Lucan looked over his shoulder at the remaining cottages. “Two. Maybe three. We can always build more if we need it.”

Fallon didn’t want to waste their time and resources building cottages that might not be used, but he also wanted to have them ready if they were needed.

Logan, Galen, and Larena walked up while passing a skin of water among them. Their faces and clothes were smeared black, and strands of Larena’s hair had come free and stuck to the side of her face.

“What did you decide?” Galen asked.

Fallon pointed to the five cottages. “These five are the only ones worth rebuilding. We’ll start on them first as we finish cleaning the village.”

“And after?” Logan asked.

“Lucan has suggested two or three more cottages be built.”

Logan wiped the hair that stuck to his sweat-stained face and looked about him. “Three would be good, but I think I might build a fourth. Also, when we’re building, we should think about ways to secure the cottages.”

Fallon raised a brow. “Secure?”

“Aye.” Logan shifted his stance. “I agree that the Warriors should live in the cottages. We all know that Deirdre likes to attack quickly, and we saw how the traps we set in the castle slowed the wyrran to give us time to prepare.”

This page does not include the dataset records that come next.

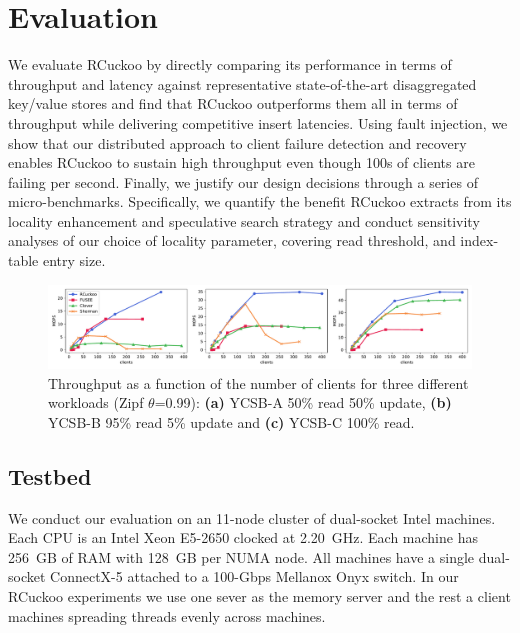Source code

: \section{Evaluation}
\label{sec:eval}

We evaluate RCuckoo by directly comparing its performance in terms of
throughput and latency against representative state-of-the-art
disaggregated key/value stores and find that RCuckoo outperforms them
all in terms of throughput while delivering competitive insert
latencies.  Using fault injection, we show that our distributed
approach to client failure detection and recovery enables RCuckoo to
sustain high throughput even though 100s of clients are failing per
second.  Finally, we justify our design decisions through a series of
micro-benchmarks. Specifically, we quantify the benefit RCuckoo
extracts from its locality enhancement and speculative search strategy
and conduct sensitivity analyses of our choice of locality parameter,
covering read threshold, and index-table entry size.



\begin{figure}[ht]
    \includegraphics[width=0.99\linewidth]{fig/hero_ycsb_throughput.pdf}

    \caption{Throughput as a function of the number of clients for three different workloads (Zipf $\theta$=0.99): \textbf{(a)} YCSB-A 50\%
    read 50\% update, \textbf{(b)} YCSB-B 95\% read 5\% update and \textbf{(c)}
    YCSB-C 100\% read.}
    \label{fig:ycsb_throughput}
 \end{figure}


\subsection{Testbed}

We conduct our evaluation on an 11-node cluster of dual-socket Intel
machines. Each CPU is an Intel Xeon E5-2650 clocked at
2.20~GHz. Each machine has 256~GB of RAM with 128~GB per NUMA
node. All machines have a single dual-socket ConnectX-5 attached to a
100-Gbps Mellanox Onyx switch. In our RCuckoo experiments we use one
sever as the memory server and the rest a client machines
spreading threads evenly across machines.

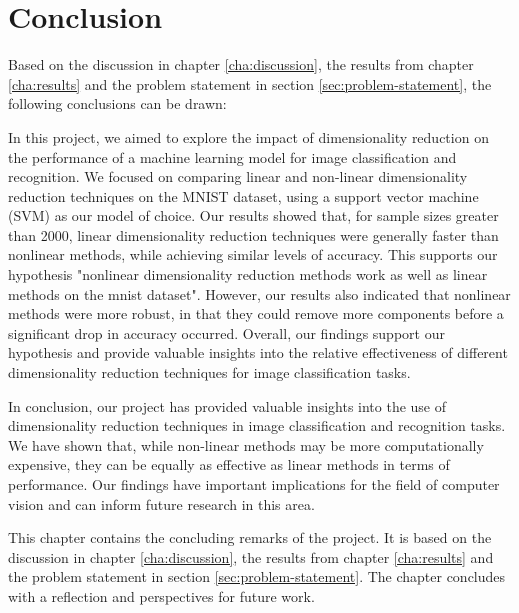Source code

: \chapter{Conclusion}\label{cha:conclusion}
Based on the discussion in chapter \ref{cha:discussion}, the results from chapter \ref{cha:results} and the problem statement in section \ref{sec:problem-statement}, the following conclusions can be drawn:


In this project, we aimed to explore the impact of dimensionality reduction on the performance of a machine learning model for image classification and recognition. We focused on comparing linear and non-linear dimensionality reduction techniques on the MNIST dataset, using a support vector machine (SVM) as our model of choice. Our results showed that, for sample sizes greater than 2000, linear dimensionality reduction techniques were generally faster than nonlinear methods, while achieving similar levels of accuracy. This supports our hypothesis "nonlinear dimensionality reduction methods work as well as linear methods on the \gls{mnist} dataset". However, our results also indicated that nonlinear methods were more robust, in that they could remove more components before a significant drop in accuracy occurred. Overall, our findings support our hypothesis and provide valuable insights into the relative effectiveness of different dimensionality reduction techniques for image classification tasks.

In conclusion, our project has provided valuable insights into the use of dimensionality reduction techniques in image classification and recognition tasks. We have shown that, while non-linear methods may be more computationally expensive, they can be equally as effective as linear methods in terms of performance. Our findings have important implications for the field of computer vision and can inform future research in this area.

This chapter contains the concluding remarks of the project. It is based on the discussion in chapter \ref{cha:discussion}, the results from chapter \ref{cha:results} and the problem statement in section \ref{sec:problem-statement}. The chapter concludes with a reflection and perspectives for future work.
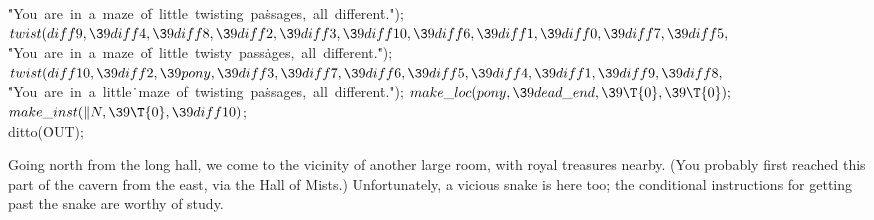 \6
\.{"You\ are\ in\ a\ maze\ o}\)\.{f\ little\ twisting\ pa}\)\.{ssages,\ all\
differen}\)\.{t."});\6
${}\\{twist}(\\{diff9},\39\\{diff4},\39\\{diff8},\39\\{diff2},\39\\{diff3},\39%
\\{diff10},\39\\{diff6},\39\\{diff1},\39\\{diff0},\39\\{diff7},\39\\{diff5},{}$%
\6
\.{"You\ are\ in\ a\ maze\ o}\)\.{f\ little\ twisty\ pass}\)\.{ages,\ all\
different.}\)\.{"});\6
${}\\{twist}(\\{diff10},\39\\{diff2},\39\\{pony},\39\\{diff3},\39\\{diff7},\39%
\\{diff6},\39\\{diff5},\39\\{diff4},\39\\{diff1},\39\\{diff9},\39\\{diff8},{}$\6
\.{"You\ are\ in\ a\ little}\)\.{\ maze\ of\ twisting\ pa}\)\.{ssages,\ all\
differen}\)\.{t."});\7
${}\\{make\_loc}(\\{pony},\39\\{dead\_end},\39\T{0},\39\T{0});{}$\6
${}\\{make\_inst}(\|N,\39\T{0},\39\\{diff10}){}$;\5
\\{ditto}(\.{OUT});\par
\fi

Going north from the long hall, we come to the vicinity of
another large
room, with royal treasures nearby. (You probably first reached this part of the
cavern from the east, via the Hall of Mists.) Unfortunately, a vicious snake
is here too; the conditional instructions for getting past the snake are
worthy of study.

“That’s a good idea,” Lucan said. “I hadn’t thought of securing the cottages.”

Fallon agreed. “Logan, can you come up with some ideas?”

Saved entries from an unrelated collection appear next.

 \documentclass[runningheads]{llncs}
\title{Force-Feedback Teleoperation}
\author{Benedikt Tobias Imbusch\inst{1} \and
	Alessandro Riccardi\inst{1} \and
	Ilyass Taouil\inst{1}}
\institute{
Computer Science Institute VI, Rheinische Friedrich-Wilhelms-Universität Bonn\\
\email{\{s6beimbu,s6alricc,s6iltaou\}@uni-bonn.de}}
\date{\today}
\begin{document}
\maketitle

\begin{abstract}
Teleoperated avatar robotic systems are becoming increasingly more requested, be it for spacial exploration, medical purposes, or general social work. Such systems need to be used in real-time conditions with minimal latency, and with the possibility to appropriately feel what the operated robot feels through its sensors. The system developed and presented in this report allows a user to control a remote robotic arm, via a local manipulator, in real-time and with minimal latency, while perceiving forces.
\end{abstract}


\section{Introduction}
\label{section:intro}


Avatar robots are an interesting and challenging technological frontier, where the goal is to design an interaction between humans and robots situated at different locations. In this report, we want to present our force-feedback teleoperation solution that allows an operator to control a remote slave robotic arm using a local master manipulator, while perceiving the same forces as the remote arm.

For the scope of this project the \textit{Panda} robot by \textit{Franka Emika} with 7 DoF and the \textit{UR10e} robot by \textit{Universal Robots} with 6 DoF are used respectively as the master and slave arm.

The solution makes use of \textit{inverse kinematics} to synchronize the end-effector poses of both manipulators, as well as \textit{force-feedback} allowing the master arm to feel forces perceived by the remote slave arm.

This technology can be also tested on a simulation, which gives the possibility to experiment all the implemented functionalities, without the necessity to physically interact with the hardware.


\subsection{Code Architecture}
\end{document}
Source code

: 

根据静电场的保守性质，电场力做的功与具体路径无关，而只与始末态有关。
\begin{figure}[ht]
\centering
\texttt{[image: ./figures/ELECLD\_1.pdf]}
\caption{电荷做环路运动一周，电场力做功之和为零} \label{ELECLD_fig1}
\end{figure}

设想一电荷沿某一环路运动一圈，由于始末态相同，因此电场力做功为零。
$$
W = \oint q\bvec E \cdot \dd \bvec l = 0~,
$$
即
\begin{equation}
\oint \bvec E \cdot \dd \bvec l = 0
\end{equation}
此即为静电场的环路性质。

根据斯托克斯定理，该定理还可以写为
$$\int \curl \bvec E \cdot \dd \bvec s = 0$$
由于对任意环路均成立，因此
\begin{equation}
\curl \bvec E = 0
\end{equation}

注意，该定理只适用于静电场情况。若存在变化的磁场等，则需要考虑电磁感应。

Logan nodded. “I’ll see to it.”

“Good. Let’s burn the rubble.”

Lucan clapped his hands together. “I’ll start gathering the wood I need to make the furniture.”

“And I can begin reconstruction of the five cottages,” Galen said as he accepted the water from Larena.

Fallon exhaled and nodded. It was all coming together. At least he would have something to occupy him as he waited for the fake Scroll to be finished and he could free Quinn.

He turned his head to look at Larena. She wiped the sweat from her brow with the back of her hand and laughed at something Lucan said.

After seeing her at court, he hadn’t expected her to want to get dirty. But then again, she was a Highlander. He grinned. He couldn’t help it. He liked having her in his life. She brought the sunshine with her. And, there was something about her presence that made him want to be a better man, a man his father would have been proud of.

Suddenly, her smile vanished and her eyes grew round. Fallon whirled around to find the winged Warrior landing several paces away from them.

In an instant, Galen and Logan had shifted into Warrior form. Fallon held up his hand to stop them. He wanted to know what the Warrior wanted before they attacked.

The dark blue Warrior looked at each one of them before he focused his gaze on Fallon. “Fallon MacLeod, I’ve come with a message from Deirdre.”

“Who are you?” Fallon asked. The more he could find out about the Warrior the better. His father had always told him to know his enemies better than he knew his friends.